**Text section**
★ ★ ★ ★ ★ ★ ★
# Ideas for an electric smoker



## fazer171 (Mar 27, 2011)

This is my first post,I will be aquiring a warmer/proofer.There is a video on ebay with almost the exact warmer im getting.First of all im not that familiar with electric smoking,this unit has a 220v electric heating element with i believe 2 or 3 stages and is capable of 250 deg. i think.What would be the best method of adding wood?I thought of just a pan over the heating element but i've seen those external units that come with the electric models,and thought that may be better for convienance but may add to the cost and then im obligated to use only the wood biscuits/disks.any ideas?Thanks


----------



## rbranstner (Mar 27, 2011)

How big of a smoker are we talking here? You could looking into getting a Amaze-N-Smoker to produce your smoke.


----------



## fazer171 (Mar 27, 2011)

Internally its approx. 2ft W  X 5 ft.H  X  2ft D


----------



## smokingohiobutcher (Mar 29, 2011)
★ ★ ★ ★ ★ ★ ★
**Record extracts**
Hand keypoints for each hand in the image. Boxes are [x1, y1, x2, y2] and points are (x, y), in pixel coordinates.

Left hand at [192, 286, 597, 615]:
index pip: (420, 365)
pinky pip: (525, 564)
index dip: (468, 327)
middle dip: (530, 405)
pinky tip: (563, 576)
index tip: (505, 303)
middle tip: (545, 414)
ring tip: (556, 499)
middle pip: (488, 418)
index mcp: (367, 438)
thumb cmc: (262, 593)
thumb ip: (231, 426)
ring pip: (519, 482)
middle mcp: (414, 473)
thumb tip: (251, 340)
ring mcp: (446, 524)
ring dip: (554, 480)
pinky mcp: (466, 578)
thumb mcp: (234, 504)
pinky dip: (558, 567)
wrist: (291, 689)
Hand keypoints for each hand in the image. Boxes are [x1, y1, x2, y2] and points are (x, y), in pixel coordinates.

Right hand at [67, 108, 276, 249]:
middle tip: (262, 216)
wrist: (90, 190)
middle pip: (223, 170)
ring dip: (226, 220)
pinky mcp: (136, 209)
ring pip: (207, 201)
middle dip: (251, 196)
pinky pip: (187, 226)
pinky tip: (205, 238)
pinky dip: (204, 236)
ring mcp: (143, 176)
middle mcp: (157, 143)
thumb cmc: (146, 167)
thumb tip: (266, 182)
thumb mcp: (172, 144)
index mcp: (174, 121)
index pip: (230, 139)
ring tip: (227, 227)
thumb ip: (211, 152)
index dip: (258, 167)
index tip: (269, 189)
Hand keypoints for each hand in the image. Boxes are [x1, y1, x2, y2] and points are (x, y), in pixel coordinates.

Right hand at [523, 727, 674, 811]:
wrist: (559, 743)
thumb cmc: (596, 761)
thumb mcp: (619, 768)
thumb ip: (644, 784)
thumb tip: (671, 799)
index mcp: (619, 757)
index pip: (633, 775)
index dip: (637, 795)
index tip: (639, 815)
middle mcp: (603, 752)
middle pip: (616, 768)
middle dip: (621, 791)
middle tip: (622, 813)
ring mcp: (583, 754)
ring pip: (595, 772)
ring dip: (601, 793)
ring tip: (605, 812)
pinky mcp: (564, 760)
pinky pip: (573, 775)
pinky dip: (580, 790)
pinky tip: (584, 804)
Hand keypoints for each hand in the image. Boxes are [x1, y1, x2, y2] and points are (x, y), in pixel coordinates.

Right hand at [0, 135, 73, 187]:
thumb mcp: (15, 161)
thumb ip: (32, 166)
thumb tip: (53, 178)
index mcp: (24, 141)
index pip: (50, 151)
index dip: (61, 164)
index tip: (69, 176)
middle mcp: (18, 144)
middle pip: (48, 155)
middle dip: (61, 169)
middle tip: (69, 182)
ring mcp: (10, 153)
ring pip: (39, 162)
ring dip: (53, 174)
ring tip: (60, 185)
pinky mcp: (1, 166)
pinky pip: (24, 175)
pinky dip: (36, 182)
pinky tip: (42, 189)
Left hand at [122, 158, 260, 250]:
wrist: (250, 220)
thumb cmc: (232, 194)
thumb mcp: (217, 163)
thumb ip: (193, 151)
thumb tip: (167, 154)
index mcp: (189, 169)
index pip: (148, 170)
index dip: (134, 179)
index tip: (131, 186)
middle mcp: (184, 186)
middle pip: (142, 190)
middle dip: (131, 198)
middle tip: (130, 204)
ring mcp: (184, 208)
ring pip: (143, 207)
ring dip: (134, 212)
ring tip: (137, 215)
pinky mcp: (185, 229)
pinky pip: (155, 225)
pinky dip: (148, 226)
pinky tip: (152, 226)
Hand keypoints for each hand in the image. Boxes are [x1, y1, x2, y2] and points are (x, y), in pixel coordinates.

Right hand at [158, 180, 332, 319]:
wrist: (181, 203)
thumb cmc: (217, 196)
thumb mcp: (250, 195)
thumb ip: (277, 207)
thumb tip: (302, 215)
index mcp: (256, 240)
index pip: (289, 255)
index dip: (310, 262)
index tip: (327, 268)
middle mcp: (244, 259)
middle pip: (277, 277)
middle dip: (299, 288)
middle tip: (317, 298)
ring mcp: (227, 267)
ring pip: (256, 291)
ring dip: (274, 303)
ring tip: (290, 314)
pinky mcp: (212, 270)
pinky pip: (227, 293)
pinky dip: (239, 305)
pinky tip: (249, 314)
★ ★ ★ ★ ★ ★ ★
**Tasks to perform**
1 - Reproduce the part of the electric smoker thread starting at "This is my first" and ending at "rbranstner (Mar 27, 2011)".
2 - Pick up the forum thread about an electric smoker from the point where it stops and continue it.
The data has no connection to the electric smoker thread.

**Answers per task**
1 -
This is my first post,I will be aquiring a warmer/proofer.There is a video on ebay with almost the exact warmer im getting.First of all im not that familiar with electric smoking,this unit has a 220v electric heating element with i believe 2 or 3 stages and is capable of 250 deg. i think.What would be the best method of adding wood?I thought of just a pan over the heating element but i've seen those external units that come with the electric models,and thought that may be better for convienance but may add to the cost and then im obligated to use only the wood biscuits/disks.any ideas?Thanks


----------



## rbranstner (Mar 27, 2011)

2 -
Believe me, Ross, and a whole lot of others here when I say this ....BUY AN A-MAZE-N SMOKER!  It is the best, easiest, most consistant way to produce Thin Blue Smoke (TBS) for an electric smoker on the market today.  I tried all the other ways and the AMNS has them beat! and for the low cost for start up equipment it is awesome!!! It is what I am using in my electric smoker build.  Plus you can not turn on the heating element and do a cold smoke!  Simply AMAZING!!!

http://www.smokingmeatforums.com/products/a-maze-n-smoker

SOB


----------



## SmokinAl (Mar 29, 2011)

What SOB & Ross said.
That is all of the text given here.